When the Boston Democratic Socialists of America started posting about Everett planning board meetings on their Instagram account, they were kind enough to include photos.
One shows several of their members inside the elevator at Everett City Hall, headed to a planning board meeting. One person is wearing a red hat. Another member of this group stood up at the meeting and lectured a representative of the Davis Companies about being an evil capitalist. The caption on the post describes their effort to fight the development of data centers in the Everett Docklands Innovation District. They describe the residents who showed up to support the ordinance as heroic. They do not mention how many of those residents are actually from Everett, how many are members of their own organization, or why a Boston-based political club is running operations inside another city’s governance process.
The Massachusetts Sierra Club was also represented.
These are not Everett organizations. They are not made up of Everett residents. They have national and statewide political agendas that extend far beyond whatever happens to the former ExxonMobil site on the Mystic River. For them, Everett is a useful battleground — a gateway city with an environmental justice designation, a new mayor who might be persuadable, and a planning board that recently acquired a sympathetic member. They showed up because the conditions were favorable, not because they have a particular stake in Everett’s future.
This is a pattern that Everett residents should recognize, because it has happened to other cities nearby.
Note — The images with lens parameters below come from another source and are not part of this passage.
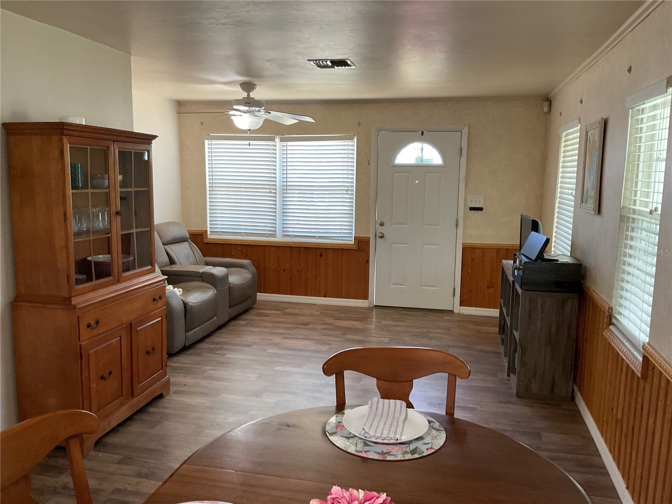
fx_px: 563
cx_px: 336
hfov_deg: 61.7
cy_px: 252
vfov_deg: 48.2
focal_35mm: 29
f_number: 1.8
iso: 100
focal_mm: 3
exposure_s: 1/60
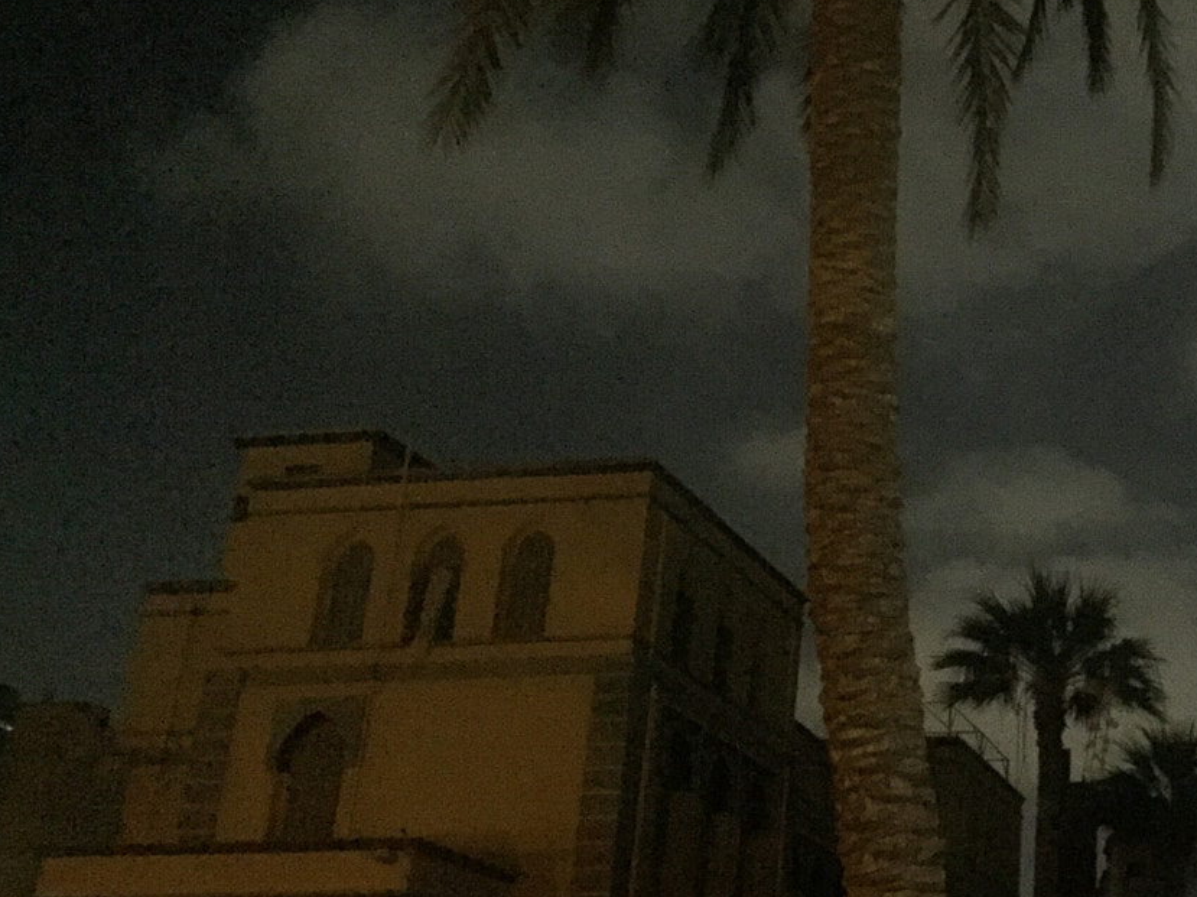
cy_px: 452
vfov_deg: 26.1
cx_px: 1103
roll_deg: -1.8
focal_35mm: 56
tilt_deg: +22.0
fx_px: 1936
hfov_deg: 32.5
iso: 2000
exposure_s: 1/17
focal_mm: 4.15
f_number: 2.2
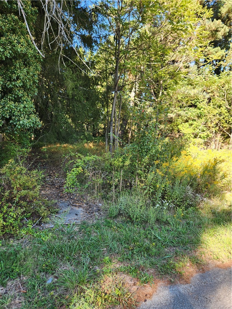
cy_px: 154
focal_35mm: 23
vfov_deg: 73.9
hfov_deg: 58.9
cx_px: 116
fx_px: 206
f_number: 1.8
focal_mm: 5.4
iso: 25
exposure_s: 1/180
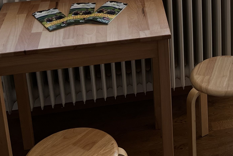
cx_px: 228
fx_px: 505
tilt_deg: -17.5
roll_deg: +0.3
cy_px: -53
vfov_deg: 16.4
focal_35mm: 78
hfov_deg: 24.9
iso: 50
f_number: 1.5
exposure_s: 1/421
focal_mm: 5.7
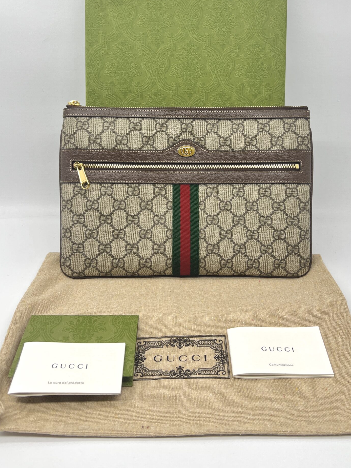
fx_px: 487
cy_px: 159
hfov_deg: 39.6
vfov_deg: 50.5
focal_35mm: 36
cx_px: 191
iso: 32
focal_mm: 5.7
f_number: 1.5
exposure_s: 1/112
Medford, Somerville, Malden — these cities have all experienced versions of the same dynamic. Organized outside groups, often connected to the same political networks, show up at public meetings in force. They use the comment period as a platform. They pressure elected and appointed officials with the implicit threat of organized opposition in future elections. Local governance, which was never designed for this kind of sustained political theater, gets disrupted and slowed.
The result is not better policy. The result is governance by whoever can mobilize the most vocal contingent on any given Monday night.
In Everett’s case, the target is a development project that most actual Everett residents have been cautiously supportive of — a massive brownfield cleanup that could bring housing, commercial space, tax revenue, and a usable waterfront to a part of the city that has been industrial wasteland for decades. The Davis Companies have been in this process for years. They have worked with the city on multiple phases of planning. No data center has been proposed. None.
But the outside groups needed a villain, and Davis was available.
It is worth being direct about what this looks like from the working-class Everett resident’s perspective. A group of people from Cambridge and Somerville, many of them organized around an explicitly socialist political agenda, showed up to your city’s planning process to fight a development you have been told will clean up the biggest brownfield site in the city. They claim to represent you. They did not ask you. They are not from here. Their political home base is a city where housing costs have tripled over two decades, in part because the same politics they now want to import into Everett made it nearly impossible to build anything.
That is the model they are trying to reproduce in Everett. And they are being invited in by someone who sits on your planning board.
Everett has its own residents. Its own voices. Its own complicated, messy politics. It does not need to borrow someone else’s.